Breweries with popular taprooms are also in a tight spot.

“One of the tough things with not having on-site sales is people aren’t doing flights, people aren’t trying things because they have to buy a whole growler,” said Low Tide Brewing Company’s founder, Mike Fielding.

After sending 300 gallons of on-the-verge beer to Striped Pig distillery last month, the Johns Island brewery went on a two-week hiatus to sell through what fresh beer they had and reassess demand.

“Now that we have a month’s worth of data on how we’re (selling beer) through the taproom, we’re trying to brew to meet that, not exceed that,” said Fielding.

COAST is doing the same: it has ceased putting any beer in kegs, and is currently brewing enough only to sell in cans through its taproom. But Tenny, who was an instrumental part last decade in efforts to reform South Carolina’s beer laws, says the pandemic has made clear that the state’s brewer’s need more relief now, and more legal leeway in the future.

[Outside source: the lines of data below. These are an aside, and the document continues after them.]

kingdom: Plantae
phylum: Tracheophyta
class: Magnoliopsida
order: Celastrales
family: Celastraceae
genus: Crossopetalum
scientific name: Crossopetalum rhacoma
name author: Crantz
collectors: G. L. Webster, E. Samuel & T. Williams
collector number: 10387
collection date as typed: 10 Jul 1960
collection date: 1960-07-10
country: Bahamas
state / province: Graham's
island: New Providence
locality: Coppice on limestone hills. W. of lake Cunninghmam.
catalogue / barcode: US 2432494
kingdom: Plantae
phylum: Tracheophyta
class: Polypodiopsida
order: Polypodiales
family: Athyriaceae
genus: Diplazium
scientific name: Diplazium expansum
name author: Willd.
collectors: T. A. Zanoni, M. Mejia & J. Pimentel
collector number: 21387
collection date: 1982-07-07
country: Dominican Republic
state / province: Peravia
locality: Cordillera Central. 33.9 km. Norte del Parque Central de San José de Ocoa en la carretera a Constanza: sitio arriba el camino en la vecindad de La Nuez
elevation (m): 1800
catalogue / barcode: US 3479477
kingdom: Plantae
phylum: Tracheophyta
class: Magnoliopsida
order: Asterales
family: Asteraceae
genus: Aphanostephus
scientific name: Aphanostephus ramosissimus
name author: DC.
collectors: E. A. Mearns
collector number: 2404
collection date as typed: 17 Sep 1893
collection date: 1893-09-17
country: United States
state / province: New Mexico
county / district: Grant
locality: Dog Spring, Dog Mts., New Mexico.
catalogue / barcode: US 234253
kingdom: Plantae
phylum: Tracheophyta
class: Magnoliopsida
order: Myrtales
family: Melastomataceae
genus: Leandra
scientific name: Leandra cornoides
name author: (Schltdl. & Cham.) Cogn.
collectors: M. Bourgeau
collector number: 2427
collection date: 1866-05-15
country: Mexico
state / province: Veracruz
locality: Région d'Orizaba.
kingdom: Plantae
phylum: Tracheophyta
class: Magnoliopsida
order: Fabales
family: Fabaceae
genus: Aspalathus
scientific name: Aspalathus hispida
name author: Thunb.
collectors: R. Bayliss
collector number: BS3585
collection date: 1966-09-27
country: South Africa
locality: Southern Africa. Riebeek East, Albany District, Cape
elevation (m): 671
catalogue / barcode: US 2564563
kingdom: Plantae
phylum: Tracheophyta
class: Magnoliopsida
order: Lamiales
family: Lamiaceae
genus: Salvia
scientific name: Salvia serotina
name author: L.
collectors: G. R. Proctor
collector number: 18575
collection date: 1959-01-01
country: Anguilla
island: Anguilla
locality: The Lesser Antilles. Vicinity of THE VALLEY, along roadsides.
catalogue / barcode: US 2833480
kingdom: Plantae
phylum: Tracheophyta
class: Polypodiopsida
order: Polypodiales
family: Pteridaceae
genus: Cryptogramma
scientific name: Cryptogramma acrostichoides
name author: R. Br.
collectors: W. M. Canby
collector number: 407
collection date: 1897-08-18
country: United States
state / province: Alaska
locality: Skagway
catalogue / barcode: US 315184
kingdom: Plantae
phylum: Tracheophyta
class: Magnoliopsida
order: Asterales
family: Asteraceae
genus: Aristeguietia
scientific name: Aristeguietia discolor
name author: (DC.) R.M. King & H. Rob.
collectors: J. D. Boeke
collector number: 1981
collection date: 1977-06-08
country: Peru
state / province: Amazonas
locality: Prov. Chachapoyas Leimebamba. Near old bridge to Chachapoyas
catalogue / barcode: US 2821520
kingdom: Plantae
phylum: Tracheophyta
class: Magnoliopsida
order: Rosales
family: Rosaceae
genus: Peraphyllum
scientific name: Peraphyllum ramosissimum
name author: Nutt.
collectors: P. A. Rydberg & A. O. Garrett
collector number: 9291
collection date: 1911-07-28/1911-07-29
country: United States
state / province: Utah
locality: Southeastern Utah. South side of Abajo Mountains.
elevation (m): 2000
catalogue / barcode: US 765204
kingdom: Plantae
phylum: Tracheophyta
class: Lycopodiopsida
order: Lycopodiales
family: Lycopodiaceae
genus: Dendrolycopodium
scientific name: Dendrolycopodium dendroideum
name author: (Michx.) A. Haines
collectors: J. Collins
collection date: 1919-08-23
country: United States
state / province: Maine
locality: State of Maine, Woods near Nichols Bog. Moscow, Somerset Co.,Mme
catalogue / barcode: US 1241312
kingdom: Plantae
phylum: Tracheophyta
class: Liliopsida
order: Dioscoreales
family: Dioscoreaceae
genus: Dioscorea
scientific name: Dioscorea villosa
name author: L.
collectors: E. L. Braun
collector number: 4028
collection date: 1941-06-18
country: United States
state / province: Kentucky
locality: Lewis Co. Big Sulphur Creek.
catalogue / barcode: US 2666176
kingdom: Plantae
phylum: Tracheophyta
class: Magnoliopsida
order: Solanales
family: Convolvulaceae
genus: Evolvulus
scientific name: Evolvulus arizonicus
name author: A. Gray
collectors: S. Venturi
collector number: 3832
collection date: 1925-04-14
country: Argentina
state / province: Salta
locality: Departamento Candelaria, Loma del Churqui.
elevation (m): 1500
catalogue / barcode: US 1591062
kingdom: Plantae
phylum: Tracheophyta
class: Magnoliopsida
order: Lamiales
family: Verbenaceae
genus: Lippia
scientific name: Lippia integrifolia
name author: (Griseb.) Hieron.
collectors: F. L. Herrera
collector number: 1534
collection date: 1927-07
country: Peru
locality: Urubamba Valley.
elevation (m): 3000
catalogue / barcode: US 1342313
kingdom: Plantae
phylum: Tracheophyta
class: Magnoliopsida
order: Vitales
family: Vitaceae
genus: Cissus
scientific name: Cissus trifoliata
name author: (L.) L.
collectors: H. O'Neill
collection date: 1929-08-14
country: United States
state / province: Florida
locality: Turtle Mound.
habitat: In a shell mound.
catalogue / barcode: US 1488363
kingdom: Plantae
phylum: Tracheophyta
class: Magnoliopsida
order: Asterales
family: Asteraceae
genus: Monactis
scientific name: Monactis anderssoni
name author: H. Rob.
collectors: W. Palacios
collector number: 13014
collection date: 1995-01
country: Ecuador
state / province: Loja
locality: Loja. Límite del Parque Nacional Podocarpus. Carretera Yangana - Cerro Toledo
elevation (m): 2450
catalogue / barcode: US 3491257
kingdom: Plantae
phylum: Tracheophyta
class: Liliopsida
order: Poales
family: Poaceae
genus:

“We need some initiatives that will help right now (like) home delivery and keg sales directly to individuals,” she said. Under state law, breweries can currently do neither.

Like Tenny, Fielding and Bristow both emphasized that home delivery in particular, were it allowed here would it would be a much-needed boost for the state’s brewers. South Carolina is not among the states that have opted to permit home delivery of beer during the pandemic.

Beyond untapped kegs with imminent expiration dates, the area’s brewers face stiff headwinds.

“We need (relief) on the back-end, too,” said Tenny, who was looking into options for reconstituting any wasted beer as sanitizer. “I’m hoping there will be a spoiled beer tax credit.”